West of Baghdad, former insurgent leaders contend that the Iraqi military is going after 650 Awakening members, many of whom have fled the once-violent area they had kept safe. While the crackdown appears to be focused on a relatively small number of leaders whom the Iraqi government considers the most dangerous, there are influential voices to dismantle the American backed movement entirely.

"The state cannot accept the Awakening," said Sheik Jalaladeen al-Sagheer, a leading Shiite member of Parliament. "Their days are numbered."

....The Shiite-dominated government has never been pleased with the continuing American plan to finance and organize Sunni insurgents into militia guards, charging that they will stop fighting only as long as it serves their interests.

"These people are like cancer, and we must remove them," said Brig. Gen. Nassir al-Hiti, commander of the Iraqi Army's 5,000-strong Muthanna Brigade, which patrols west of Baghdad, said of the Awakening leaders on his list for arrest.

That doesn't sound very promising, does it? Gen. David Petraeus, however, says Maliki has promised to get with the program. "This is how you end these kinds of conflicts," he said. "That's why they call it reconciliation. It's not done with one's friends, it's done with former enemies."

This is absolutely something to keep a close eye on. If Maliki continues to believe his own PR and figures that he's strong enough on his own to renege on his promise to incorporate the Sunnis into Iraq's security forces, the tribal leaders are almost certain to start the insurgency right back up. And if they do, Muqtada al-Sadr might decide to rejoin the fight as well. And who knows? Maybe the Kurds would decide that chaos in the south was a perfect cover for retaking Kirkuk.
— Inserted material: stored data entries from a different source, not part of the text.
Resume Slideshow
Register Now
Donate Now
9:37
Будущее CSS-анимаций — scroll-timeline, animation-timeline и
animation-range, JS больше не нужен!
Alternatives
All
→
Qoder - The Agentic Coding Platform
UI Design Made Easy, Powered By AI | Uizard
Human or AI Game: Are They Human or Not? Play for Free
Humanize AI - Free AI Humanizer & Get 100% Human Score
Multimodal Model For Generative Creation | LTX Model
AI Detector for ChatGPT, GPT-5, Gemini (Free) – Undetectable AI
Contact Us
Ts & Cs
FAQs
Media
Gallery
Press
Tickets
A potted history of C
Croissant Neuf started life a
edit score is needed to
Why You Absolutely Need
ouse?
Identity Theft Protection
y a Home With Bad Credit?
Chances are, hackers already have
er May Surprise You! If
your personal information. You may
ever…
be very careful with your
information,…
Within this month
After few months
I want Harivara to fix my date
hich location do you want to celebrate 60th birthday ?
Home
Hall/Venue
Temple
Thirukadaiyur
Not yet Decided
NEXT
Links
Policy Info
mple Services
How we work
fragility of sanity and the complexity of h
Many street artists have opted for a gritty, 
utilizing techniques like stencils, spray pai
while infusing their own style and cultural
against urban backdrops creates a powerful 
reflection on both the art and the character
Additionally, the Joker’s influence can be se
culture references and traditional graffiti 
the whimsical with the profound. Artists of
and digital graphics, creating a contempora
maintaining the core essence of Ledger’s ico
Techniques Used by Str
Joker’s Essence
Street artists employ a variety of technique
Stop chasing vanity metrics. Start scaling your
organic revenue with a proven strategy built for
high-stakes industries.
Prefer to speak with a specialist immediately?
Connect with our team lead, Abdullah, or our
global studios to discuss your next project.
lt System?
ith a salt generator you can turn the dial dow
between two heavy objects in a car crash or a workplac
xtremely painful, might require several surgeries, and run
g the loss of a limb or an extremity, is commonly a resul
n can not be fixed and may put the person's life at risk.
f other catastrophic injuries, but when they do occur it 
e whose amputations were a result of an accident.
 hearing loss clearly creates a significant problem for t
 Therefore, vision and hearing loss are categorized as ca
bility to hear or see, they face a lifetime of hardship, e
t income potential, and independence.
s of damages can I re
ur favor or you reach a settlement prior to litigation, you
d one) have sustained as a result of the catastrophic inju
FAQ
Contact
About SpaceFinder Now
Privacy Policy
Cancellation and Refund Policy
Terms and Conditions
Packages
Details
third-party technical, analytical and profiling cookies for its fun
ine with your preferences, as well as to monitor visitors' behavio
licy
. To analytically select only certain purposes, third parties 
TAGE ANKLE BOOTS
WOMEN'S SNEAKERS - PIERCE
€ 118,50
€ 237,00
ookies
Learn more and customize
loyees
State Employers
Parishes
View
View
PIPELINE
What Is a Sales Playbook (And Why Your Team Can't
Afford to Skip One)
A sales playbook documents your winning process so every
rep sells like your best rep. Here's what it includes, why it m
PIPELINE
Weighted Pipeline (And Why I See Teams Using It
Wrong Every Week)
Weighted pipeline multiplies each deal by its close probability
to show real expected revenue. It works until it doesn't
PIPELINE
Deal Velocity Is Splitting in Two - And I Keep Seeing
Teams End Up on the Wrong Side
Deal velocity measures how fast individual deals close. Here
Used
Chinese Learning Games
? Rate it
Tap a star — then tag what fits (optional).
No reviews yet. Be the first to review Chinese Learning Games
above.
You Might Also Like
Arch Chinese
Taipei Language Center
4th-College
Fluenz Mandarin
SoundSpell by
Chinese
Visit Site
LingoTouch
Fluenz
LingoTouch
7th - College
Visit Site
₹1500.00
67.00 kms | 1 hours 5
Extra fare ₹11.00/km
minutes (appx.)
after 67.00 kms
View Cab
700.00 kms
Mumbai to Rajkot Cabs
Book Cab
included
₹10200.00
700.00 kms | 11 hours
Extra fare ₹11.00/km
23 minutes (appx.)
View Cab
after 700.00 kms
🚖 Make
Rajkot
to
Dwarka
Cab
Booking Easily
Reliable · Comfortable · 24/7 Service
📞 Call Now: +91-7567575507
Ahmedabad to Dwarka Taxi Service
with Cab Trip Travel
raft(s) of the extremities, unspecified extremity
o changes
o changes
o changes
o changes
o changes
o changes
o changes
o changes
Surge supporters have long been eager to play down everything that's happened in Iraq other than the surge, and even Petraeus isn't immune to that. Yesterday he spoke about the Sunni tribal leaders who teamed up with American forces before the surge to kick al-Qaeda out of Iraq. "They have made an enormous contribution," he said, before catching himself: "or a very significant contribution, to improved security." If Maliki continues to stonewall and the Sunni leaders finally get tired of it, I suspect that "enormous" is going to turn out to have been the proper adjective after all.